Sorry about that - but it's coming!


----------



## Driving a lot

uBerSUV_NYC said:


>


We need our money people have bills to pay and auto payments going out online that's scheduled to be paid...


----------



## GearJammer

Delays in payment deposits can only mean one thing - lack of cash on hand.


----------



## Driving a lot

I can't drive till I get my money that sucks,I hope it's fixed real soon


----------



## Driving a lot

GearJammer said:


> Delays in payment deposits can only mean one thing - lack of cash on hand.

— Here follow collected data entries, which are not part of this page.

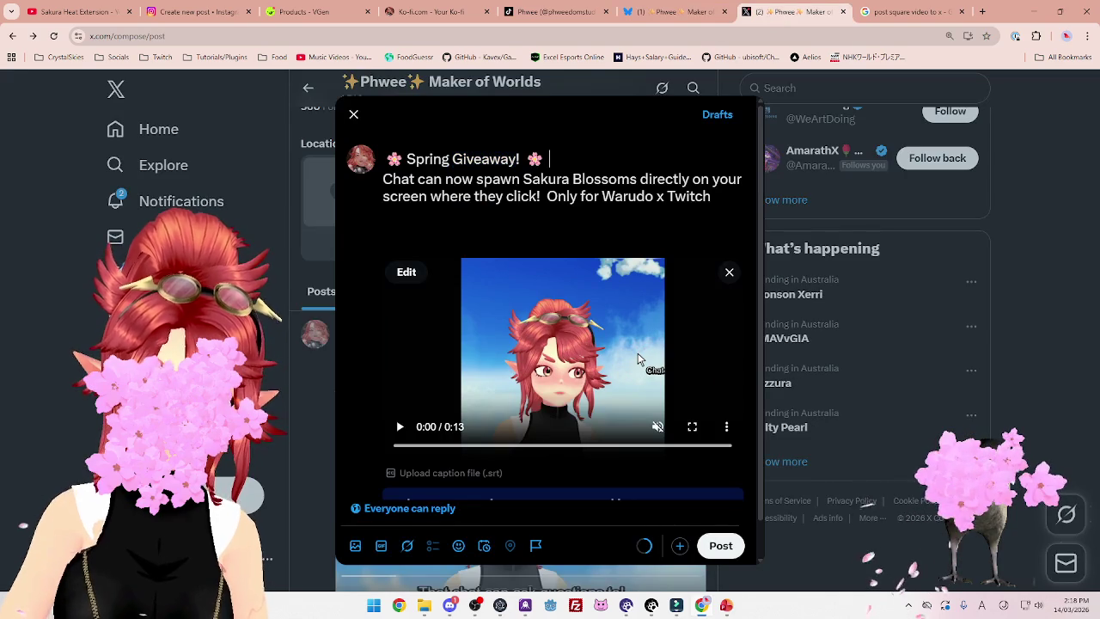
click(721, 210)
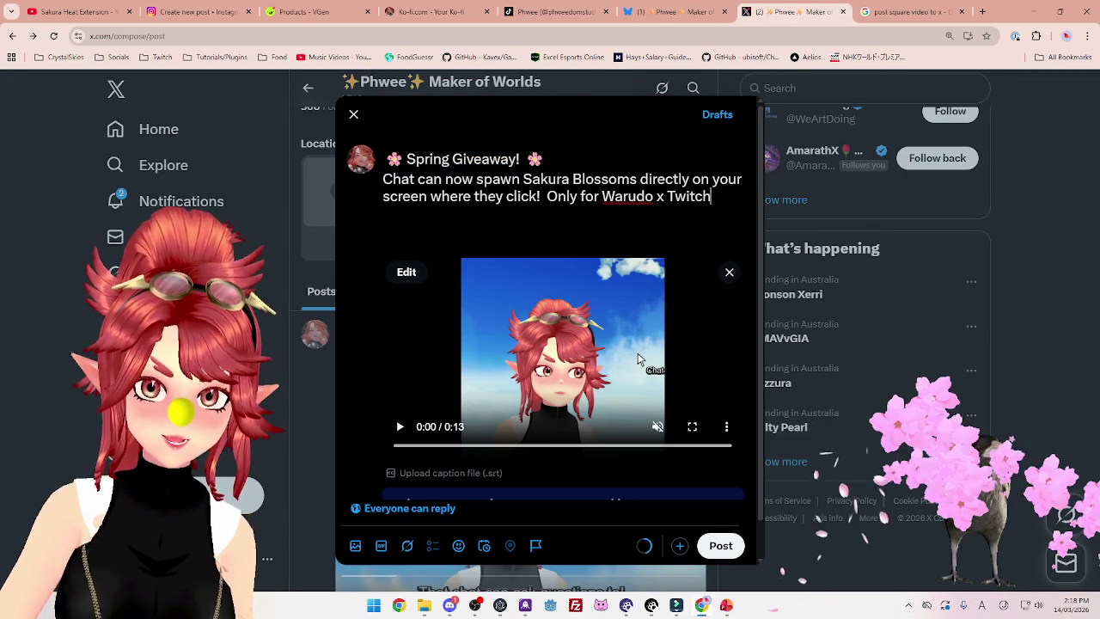
key(Return)
key(Return)
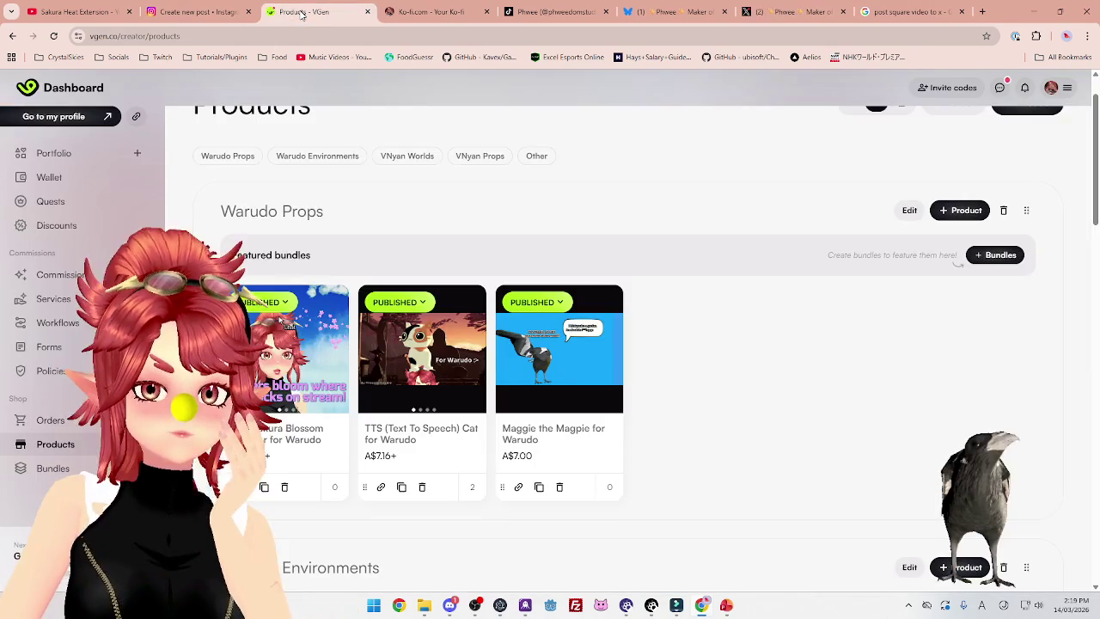
Go to VGen's Discounts section and start a new discount
click(301, 12)
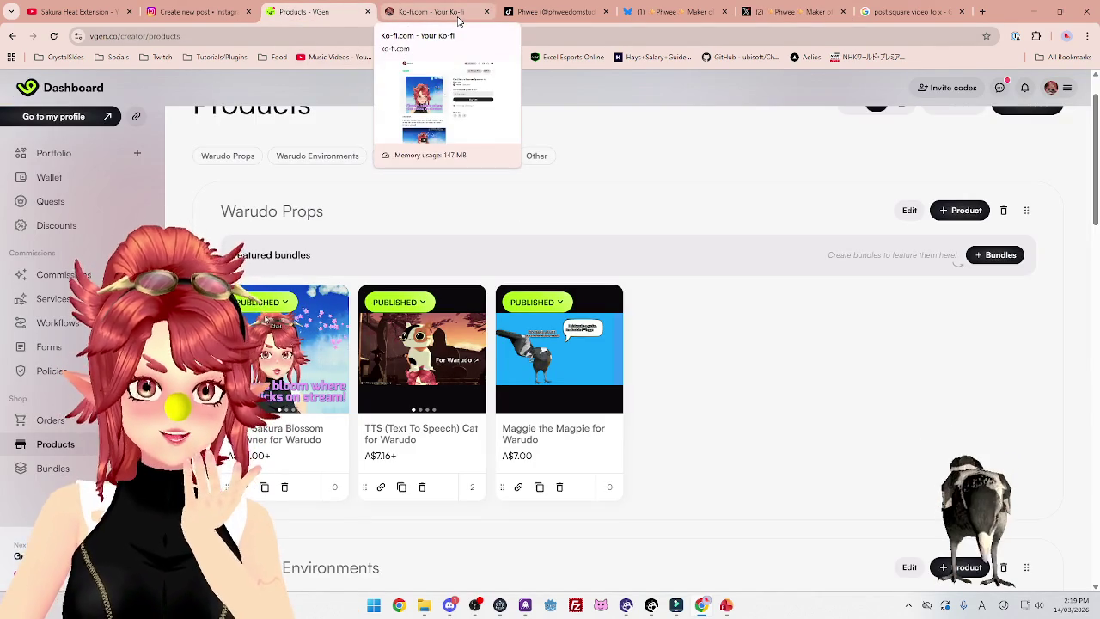
click(459, 12)
click(323, 15)
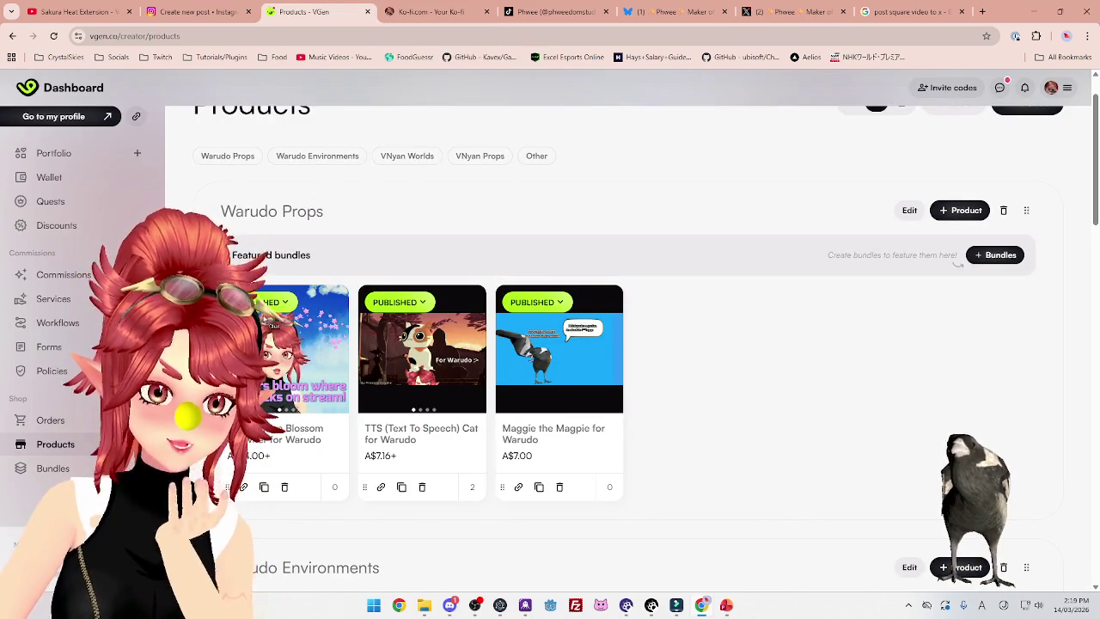
scroll(761, 307, up, 1)
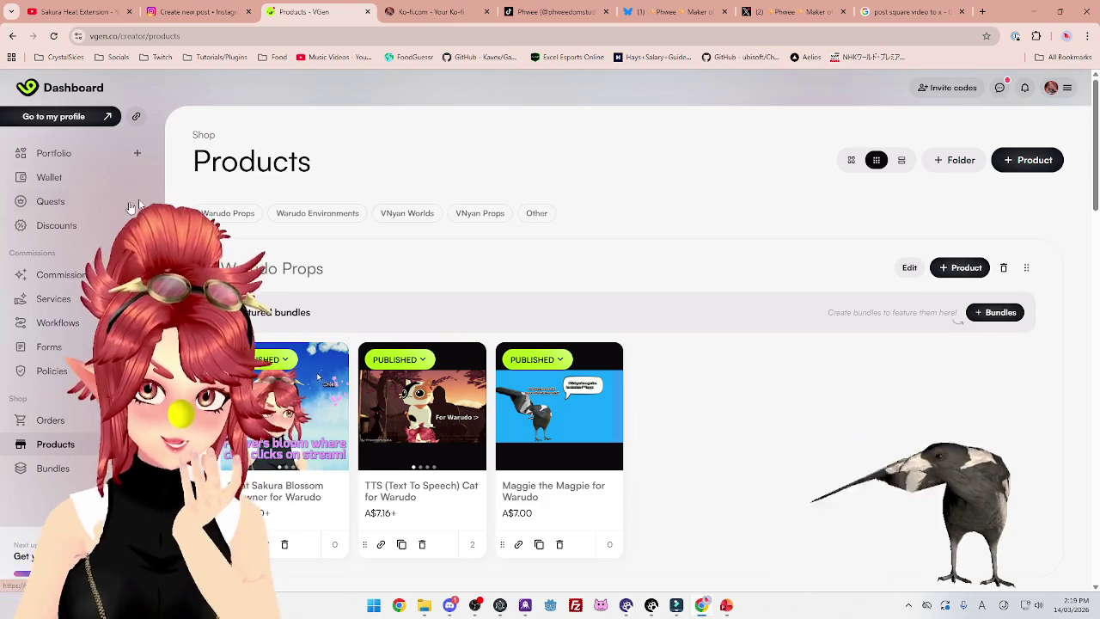
click(62, 226)
click(1019, 156)
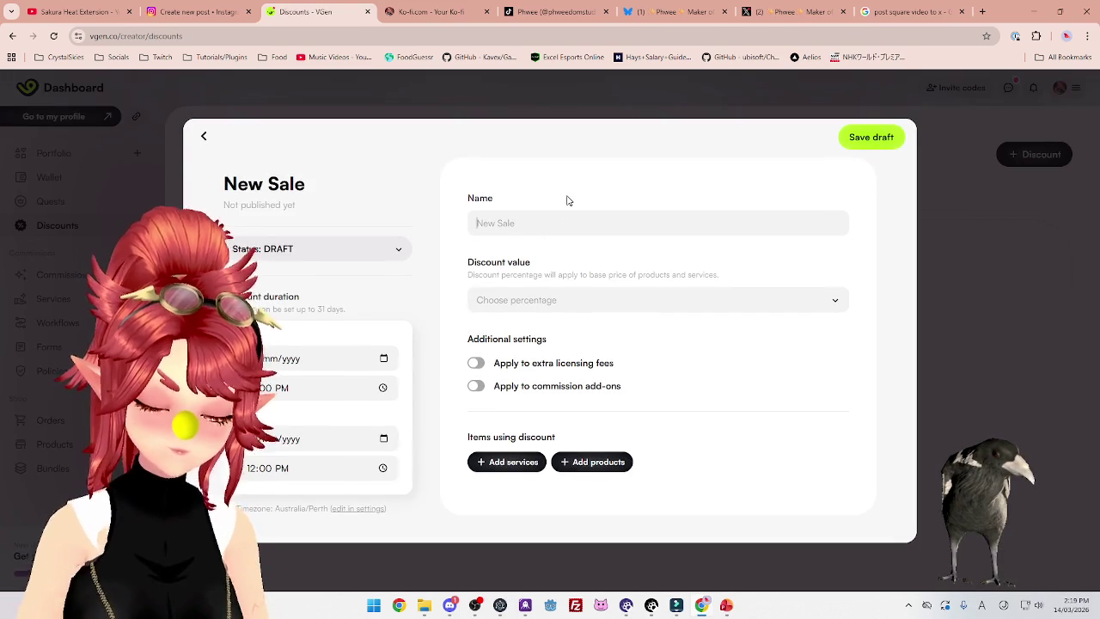
Name the discount 'New Product Launch' and set its value to 50%
text(New)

Can't be that all the driving we all do all over the world that would not be good if it's true


----------



## u_no_me

I guess that $1.2B check hasn't cleared yet, or Travis has spent it already. Maybe they should get back all those phones that aren't being used that they haven't asked for back, instead of just throwing money away.


----------



## ScreenwriterSam

I didn't get mine, either. All I got was the usual email saying "Raisier has paid you." Got no email or text saying anything about a delay. I just sent them an email trying to find out what is going on.


----------



## ScreenwriterSam

This is the response I just got back: 

Thank you for reaching out regarding your payments. Due to an internal system error, some of our payments were delayed this week. Our AP team is working to resolve this issue as soon as possible, at which point you will see the payment deposited to your account. Moving forward, payments should not experience this issue. However, we sincerely apologize for the inconvenience that this may cause you. Again, very sorry for the inconvenience.

Kind Regards,
Donna


----------



## dominant7th

I got the e-mail saying I was paid but my balance says otherwise.


----------



## uberXDenver

uberlady said:


> Same delay in Philly. However, we haven't received an email nor text letting us know.


Denver here- no text - no email either - PISSED!


----------



## uberXDenver

uberXDenver said:


> Denver here- no text - no email either - PISSED!


SORRY- let me be more clear- got email from Rasier saying i was paid but no $ in account from them. NO TEXT though


----------



## uberXDenver

ScreenwriterSam said:


> I didn't get mine, either. All I got was the usual email saying "Raisier has paid you." Got no email or text saying anything about a delay. I just sent them an email trying to find out what is going on.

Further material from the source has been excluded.